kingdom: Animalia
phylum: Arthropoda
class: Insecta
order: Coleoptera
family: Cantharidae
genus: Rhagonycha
::::::
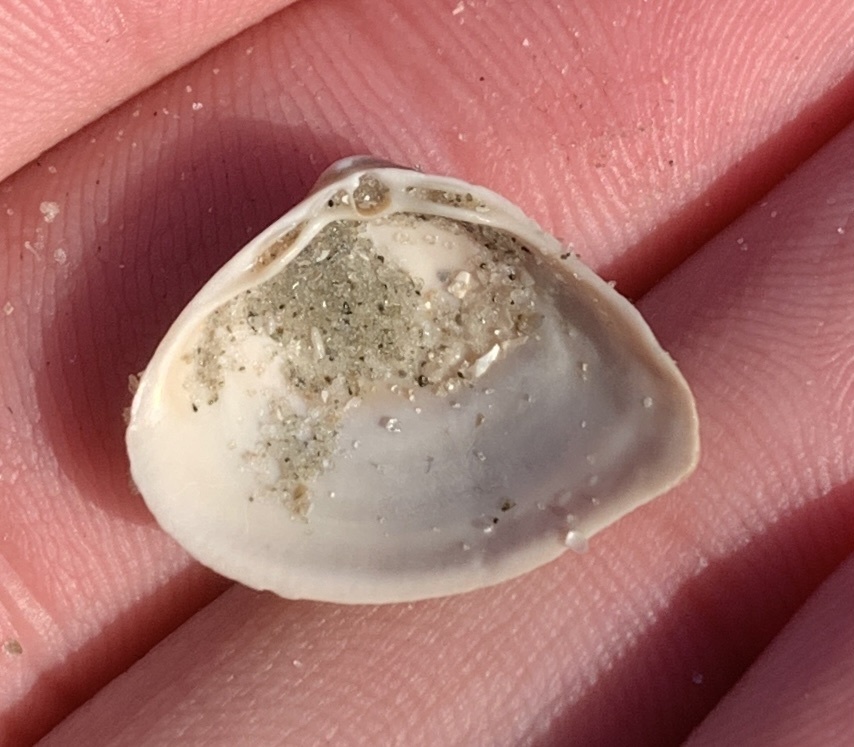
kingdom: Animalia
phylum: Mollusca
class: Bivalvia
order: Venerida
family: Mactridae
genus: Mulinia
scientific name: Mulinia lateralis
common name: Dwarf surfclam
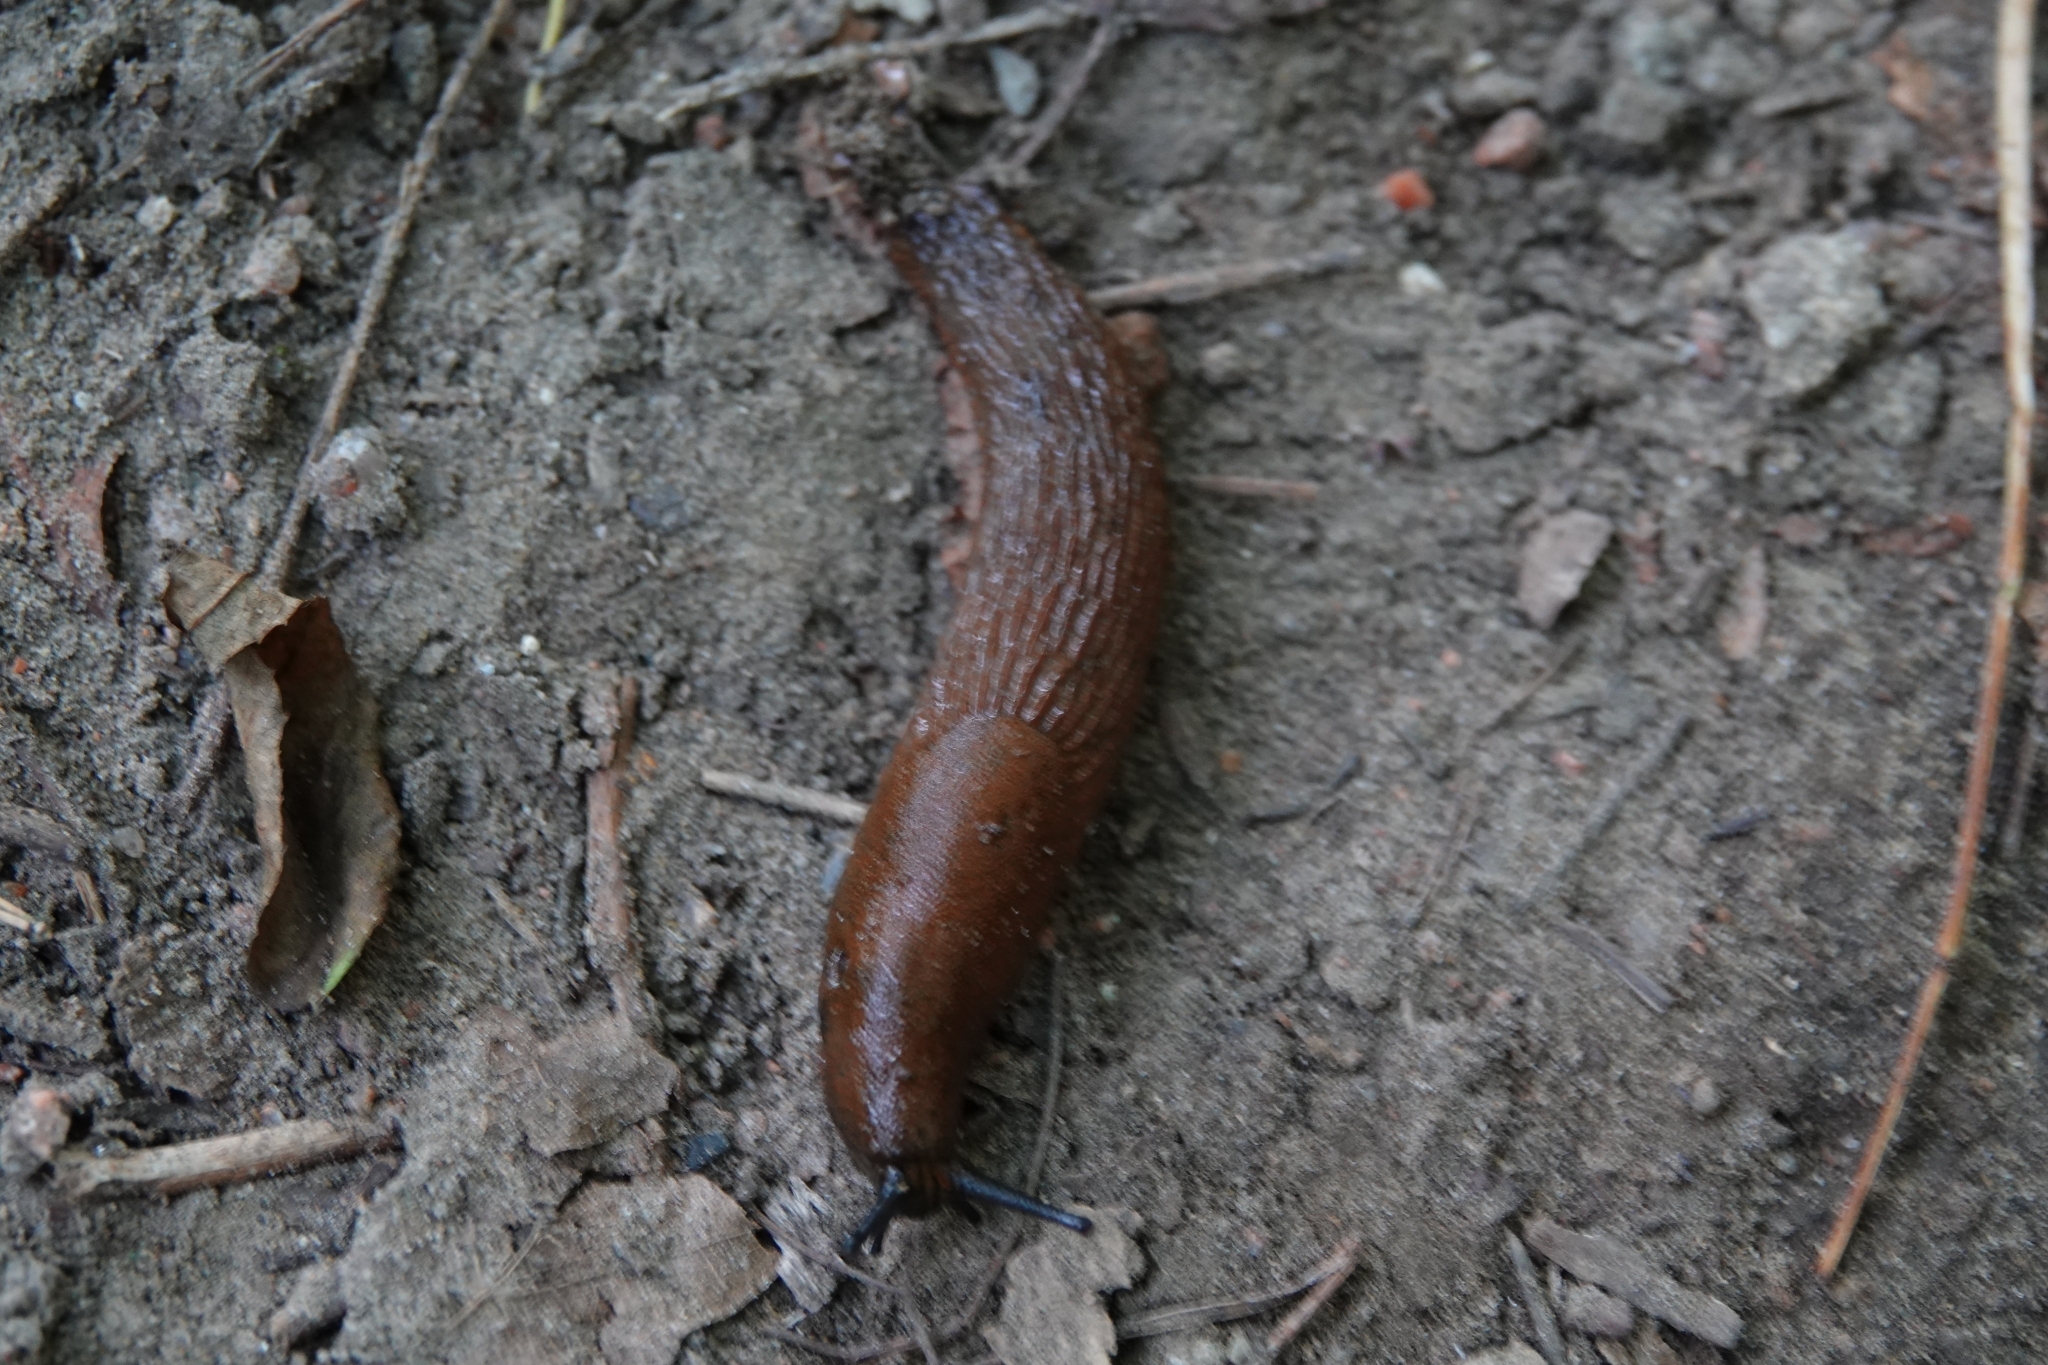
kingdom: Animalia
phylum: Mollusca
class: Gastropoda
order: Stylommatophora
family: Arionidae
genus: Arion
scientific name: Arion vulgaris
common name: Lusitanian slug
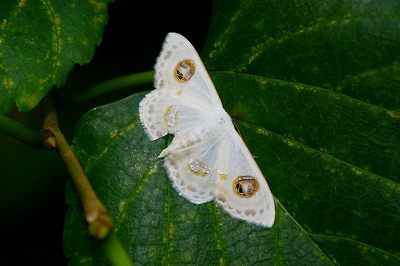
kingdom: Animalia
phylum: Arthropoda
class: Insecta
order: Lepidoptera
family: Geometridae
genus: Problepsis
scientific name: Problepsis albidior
::::::
AIM OF THE EXERCISE
Give back the lines starting at the one containing "class: Bivalvia" and ending at the one containing "common name: Lusitanian slug", copied exactly, with both of those lines included. Leave the pictures out.

SOLUTION BELOW
class: Bivalvia
order: Venerida
family: Mactridae
genus: Mulinia
scientific name: Mulinia lateralis
common name: Dwarf surfclam
kingdom: Animalia
phylum: Mollusca
class: Gastropoda
order: Stylommatophora
family: Arionidae
genus: Arion
scientific name: Arion vulgaris
common name: Lusitanian slug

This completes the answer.